*** RECORDED DATA Section Begins ***

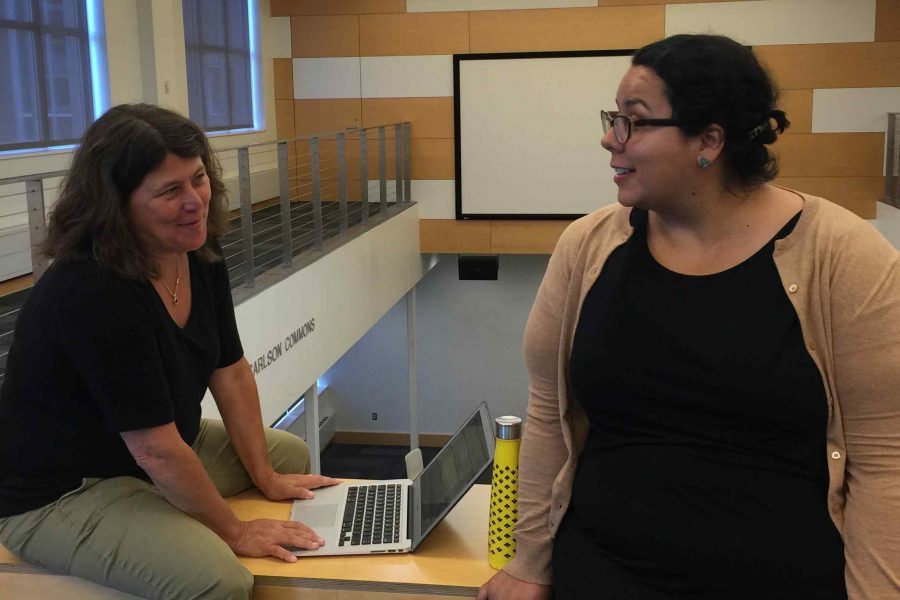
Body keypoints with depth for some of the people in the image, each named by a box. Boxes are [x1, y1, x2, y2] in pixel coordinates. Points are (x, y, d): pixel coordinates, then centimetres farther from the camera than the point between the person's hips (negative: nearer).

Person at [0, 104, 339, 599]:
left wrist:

*** RECORDED DATA Section Ends ***

> **DIRECTIONS**
Copy the material above word for word, images excluded.

> **EXERCISE OUTPUT**
Body keypoints with depth for some of the people in the image, each named by a box. Boxes are [x1, y1, x2, y2] in pixel coordinates. Points are (x, y, d): pixel coordinates, then centimetres farther from the camera than the point between the person's hips (negative: nearer).

Person at [0, 104, 339, 599]:
left wrist:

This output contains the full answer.